In view of the higher cardiometabolic risk in NFAI than in controls without adrenal tumours, and the detected alterations in metabolomics profile of NFAI, I propose that the term of NFAI should be changed for another term that best fits to its linked cardiometabolic profile.

摘要

背景

过去 20 年来,肾上腺偶发瘤(AIs)的发病率有所增加,其中大多数显然是非功能性肾上腺腺瘤。然而,越来越多的证据支持非功能性肾上腺偶发瘤(NFAI)与不良的心血管代谢特征之间存在关联。

方法

本研究全面回顾了支持与无肾上腺肿瘤的对照组相比,NFAI 患者具有更高的心血管代谢风险的现有证据。
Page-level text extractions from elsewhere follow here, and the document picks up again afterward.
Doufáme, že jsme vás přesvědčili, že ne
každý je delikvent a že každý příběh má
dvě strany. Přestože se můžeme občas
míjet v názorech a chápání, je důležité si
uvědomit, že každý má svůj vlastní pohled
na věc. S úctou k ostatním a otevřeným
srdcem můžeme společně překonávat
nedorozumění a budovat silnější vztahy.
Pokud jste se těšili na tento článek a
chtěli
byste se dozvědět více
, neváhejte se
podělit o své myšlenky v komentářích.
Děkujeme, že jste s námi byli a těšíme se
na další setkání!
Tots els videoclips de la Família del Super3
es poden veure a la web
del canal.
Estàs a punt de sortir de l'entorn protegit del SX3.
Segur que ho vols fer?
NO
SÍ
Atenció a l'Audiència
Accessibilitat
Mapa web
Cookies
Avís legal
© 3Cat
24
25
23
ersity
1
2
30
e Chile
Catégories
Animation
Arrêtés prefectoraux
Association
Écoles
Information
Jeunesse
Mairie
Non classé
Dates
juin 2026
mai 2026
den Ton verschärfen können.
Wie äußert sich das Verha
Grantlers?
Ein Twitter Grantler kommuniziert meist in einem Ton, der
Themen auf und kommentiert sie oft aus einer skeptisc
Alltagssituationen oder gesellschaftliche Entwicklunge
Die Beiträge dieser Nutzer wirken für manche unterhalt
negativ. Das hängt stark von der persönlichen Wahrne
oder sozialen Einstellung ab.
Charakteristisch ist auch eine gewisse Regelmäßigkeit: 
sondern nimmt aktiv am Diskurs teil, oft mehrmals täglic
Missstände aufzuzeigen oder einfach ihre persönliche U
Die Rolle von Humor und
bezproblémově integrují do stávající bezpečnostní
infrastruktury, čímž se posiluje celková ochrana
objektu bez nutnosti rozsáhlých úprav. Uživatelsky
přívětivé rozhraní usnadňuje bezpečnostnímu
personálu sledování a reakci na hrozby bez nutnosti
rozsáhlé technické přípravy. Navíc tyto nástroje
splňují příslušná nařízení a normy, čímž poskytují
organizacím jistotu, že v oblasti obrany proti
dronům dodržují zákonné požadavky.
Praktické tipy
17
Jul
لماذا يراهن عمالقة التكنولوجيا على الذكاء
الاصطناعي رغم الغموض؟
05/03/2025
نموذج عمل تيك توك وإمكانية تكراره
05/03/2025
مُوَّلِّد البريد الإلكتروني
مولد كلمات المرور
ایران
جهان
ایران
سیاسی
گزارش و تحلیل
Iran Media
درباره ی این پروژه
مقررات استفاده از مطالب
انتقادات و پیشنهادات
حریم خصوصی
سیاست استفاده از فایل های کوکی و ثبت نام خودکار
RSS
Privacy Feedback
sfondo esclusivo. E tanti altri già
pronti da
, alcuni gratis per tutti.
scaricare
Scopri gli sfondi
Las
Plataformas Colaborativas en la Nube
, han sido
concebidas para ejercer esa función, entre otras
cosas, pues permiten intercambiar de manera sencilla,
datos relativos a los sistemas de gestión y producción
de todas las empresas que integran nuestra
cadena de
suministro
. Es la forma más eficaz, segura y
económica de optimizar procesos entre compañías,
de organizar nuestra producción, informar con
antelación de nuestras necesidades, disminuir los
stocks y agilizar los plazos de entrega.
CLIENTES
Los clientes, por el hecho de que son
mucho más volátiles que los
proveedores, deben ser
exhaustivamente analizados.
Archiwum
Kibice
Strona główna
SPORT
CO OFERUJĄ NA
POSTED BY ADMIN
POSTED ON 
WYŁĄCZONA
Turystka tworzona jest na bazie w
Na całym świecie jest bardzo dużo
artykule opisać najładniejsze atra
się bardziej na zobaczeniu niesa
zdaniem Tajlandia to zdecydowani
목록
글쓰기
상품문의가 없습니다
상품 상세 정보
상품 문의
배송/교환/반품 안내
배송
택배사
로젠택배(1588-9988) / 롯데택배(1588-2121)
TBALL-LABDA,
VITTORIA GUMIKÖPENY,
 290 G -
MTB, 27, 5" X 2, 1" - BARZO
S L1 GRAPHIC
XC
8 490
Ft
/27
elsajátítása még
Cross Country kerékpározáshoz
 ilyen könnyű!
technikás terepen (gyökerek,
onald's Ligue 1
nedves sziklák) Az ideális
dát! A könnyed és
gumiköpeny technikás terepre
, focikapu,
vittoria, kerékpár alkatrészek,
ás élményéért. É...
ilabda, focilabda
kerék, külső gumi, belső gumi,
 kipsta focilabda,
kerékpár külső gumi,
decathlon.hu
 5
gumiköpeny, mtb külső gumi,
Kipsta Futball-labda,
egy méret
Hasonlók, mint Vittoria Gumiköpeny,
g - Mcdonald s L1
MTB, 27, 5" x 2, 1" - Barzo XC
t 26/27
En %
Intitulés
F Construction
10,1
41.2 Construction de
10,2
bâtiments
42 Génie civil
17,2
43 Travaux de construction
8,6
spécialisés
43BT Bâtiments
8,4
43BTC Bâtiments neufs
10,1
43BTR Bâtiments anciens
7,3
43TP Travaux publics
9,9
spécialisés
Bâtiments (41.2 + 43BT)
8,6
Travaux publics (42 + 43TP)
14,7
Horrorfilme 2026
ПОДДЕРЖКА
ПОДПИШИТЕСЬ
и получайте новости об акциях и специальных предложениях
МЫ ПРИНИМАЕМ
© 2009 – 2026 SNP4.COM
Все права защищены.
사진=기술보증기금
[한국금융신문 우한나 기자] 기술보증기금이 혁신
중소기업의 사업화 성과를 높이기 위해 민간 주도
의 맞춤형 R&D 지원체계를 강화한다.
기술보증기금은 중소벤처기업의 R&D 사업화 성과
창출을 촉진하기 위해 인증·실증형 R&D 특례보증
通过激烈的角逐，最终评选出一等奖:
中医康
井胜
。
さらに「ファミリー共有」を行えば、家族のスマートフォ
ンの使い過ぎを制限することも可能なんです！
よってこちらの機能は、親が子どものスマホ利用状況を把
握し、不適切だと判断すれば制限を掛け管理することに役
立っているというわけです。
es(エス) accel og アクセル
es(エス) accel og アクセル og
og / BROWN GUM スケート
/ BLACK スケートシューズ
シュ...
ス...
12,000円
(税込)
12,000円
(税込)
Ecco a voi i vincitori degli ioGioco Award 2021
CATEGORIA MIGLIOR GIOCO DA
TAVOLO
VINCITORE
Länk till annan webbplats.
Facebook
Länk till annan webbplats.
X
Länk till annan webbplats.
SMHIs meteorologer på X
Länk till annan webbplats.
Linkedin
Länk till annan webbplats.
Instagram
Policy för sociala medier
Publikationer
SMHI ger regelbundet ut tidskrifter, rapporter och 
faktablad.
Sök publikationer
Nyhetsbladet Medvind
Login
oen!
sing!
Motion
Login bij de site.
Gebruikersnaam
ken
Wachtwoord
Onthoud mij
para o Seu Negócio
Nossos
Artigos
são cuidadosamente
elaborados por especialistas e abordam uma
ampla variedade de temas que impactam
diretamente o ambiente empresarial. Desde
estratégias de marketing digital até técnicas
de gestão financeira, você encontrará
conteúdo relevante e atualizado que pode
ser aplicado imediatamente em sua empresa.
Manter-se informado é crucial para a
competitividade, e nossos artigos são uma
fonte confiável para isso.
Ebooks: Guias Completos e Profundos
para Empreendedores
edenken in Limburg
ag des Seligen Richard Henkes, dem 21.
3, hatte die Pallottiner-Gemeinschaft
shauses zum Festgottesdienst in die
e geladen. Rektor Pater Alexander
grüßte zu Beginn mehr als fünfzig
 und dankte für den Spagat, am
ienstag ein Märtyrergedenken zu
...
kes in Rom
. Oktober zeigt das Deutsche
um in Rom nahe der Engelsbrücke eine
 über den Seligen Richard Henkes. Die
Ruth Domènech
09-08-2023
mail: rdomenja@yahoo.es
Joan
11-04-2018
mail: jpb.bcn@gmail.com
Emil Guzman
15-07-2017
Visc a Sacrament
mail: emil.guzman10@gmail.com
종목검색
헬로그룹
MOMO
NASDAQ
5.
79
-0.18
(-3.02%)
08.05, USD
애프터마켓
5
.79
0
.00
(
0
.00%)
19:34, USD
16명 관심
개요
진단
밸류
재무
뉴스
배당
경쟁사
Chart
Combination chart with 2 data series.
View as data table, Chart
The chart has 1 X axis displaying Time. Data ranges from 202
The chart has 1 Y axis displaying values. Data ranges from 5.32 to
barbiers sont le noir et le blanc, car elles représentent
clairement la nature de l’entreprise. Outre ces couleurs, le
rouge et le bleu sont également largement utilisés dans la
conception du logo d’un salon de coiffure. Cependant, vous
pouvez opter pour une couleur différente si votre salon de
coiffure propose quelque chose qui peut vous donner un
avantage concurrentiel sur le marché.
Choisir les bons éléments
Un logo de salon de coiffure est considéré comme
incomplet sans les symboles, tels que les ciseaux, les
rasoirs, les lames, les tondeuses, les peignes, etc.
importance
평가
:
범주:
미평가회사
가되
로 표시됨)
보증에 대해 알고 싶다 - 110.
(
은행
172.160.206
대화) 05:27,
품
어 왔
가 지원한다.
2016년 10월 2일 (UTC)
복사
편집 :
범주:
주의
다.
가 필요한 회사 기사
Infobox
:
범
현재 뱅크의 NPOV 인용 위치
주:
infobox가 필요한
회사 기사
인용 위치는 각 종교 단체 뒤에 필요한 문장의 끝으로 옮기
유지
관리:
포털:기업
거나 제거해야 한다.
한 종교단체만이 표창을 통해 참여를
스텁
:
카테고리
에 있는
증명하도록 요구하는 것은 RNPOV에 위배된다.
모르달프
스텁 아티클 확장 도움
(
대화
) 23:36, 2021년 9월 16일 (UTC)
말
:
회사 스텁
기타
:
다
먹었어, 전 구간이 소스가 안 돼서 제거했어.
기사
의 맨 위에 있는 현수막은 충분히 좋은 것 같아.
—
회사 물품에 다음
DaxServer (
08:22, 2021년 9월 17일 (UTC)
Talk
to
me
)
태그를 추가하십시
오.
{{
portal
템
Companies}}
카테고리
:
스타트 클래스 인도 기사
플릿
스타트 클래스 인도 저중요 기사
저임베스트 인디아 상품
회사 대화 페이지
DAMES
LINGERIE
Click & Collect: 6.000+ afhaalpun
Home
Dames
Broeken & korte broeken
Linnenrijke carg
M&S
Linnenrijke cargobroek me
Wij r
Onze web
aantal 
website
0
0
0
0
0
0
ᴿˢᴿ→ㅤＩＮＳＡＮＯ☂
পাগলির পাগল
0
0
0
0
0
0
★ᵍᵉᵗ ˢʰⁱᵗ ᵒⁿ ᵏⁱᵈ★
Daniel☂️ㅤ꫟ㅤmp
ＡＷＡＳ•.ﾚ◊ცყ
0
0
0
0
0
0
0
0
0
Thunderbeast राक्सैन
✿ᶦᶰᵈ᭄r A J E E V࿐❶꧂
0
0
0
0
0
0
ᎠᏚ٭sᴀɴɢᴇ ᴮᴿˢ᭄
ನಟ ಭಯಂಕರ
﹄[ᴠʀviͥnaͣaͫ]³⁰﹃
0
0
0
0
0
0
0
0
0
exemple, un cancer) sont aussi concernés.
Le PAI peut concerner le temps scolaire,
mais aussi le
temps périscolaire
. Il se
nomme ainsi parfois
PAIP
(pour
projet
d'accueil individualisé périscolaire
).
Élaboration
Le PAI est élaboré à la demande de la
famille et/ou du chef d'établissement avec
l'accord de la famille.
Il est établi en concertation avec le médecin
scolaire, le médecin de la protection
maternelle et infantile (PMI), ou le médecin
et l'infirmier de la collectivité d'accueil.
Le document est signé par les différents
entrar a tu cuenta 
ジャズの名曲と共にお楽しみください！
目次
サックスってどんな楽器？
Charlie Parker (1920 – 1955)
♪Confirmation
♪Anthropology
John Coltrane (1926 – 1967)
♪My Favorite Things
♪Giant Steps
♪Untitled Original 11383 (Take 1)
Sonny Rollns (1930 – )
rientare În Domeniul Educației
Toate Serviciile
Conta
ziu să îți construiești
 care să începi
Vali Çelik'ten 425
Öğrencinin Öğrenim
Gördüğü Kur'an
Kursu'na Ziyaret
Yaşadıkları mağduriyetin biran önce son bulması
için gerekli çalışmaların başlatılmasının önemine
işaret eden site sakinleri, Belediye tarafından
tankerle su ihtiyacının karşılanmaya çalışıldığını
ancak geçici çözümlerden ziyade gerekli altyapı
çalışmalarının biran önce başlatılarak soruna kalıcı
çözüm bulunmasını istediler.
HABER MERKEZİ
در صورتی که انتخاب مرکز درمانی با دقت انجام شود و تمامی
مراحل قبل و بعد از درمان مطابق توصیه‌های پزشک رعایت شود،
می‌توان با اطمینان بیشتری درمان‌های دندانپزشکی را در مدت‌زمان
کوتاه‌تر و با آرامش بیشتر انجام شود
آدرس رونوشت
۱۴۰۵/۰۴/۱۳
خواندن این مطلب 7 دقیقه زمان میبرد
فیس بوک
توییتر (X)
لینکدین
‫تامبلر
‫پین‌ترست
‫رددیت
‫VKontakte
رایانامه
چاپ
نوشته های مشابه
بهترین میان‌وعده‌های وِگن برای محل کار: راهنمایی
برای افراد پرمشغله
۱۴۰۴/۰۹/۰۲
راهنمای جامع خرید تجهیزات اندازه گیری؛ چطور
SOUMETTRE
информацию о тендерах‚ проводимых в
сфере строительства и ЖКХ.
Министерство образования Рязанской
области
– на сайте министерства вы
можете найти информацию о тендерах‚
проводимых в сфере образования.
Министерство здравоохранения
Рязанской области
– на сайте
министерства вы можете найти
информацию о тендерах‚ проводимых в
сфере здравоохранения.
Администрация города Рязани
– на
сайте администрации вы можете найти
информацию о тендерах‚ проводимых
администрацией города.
此外,它还总结了重点研究 NFAI 与无肾上腺病变的对照组之间尿代谢组学特征差异的研究。

结果

与无肾上腺肿瘤的健康对照组相比,NFAI 患者的这种不良代谢特征包括更高的胰岛素抵抗、肥胖、高血压、高血糖、血脂异常以及心血管改变和死亡率的发生率。尽管解释 NFAI 与代谢综合征和心血管风险参数之间关联的病理生理学相对来说是一个研究较少的领域,但一些证据表明,存在一系列未被经典检测检测到的皮质醇代谢早期改变,导致这种不利的特征。这些改变可能可以通过全面的代谢组学方法来检测。一些研究发现,与无肾上腺肿瘤的对照组相比,NFAI 患者的尿皮质醇代谢产物排泄增加。

结论

鉴于 NFAI 比无肾上腺肿瘤的对照组具有更高的心血管代谢风险,以及 NFAI 代谢组学特征的改变,我建议将 NFAI 的术语更改为更符合其相关心血管代谢特征的术语。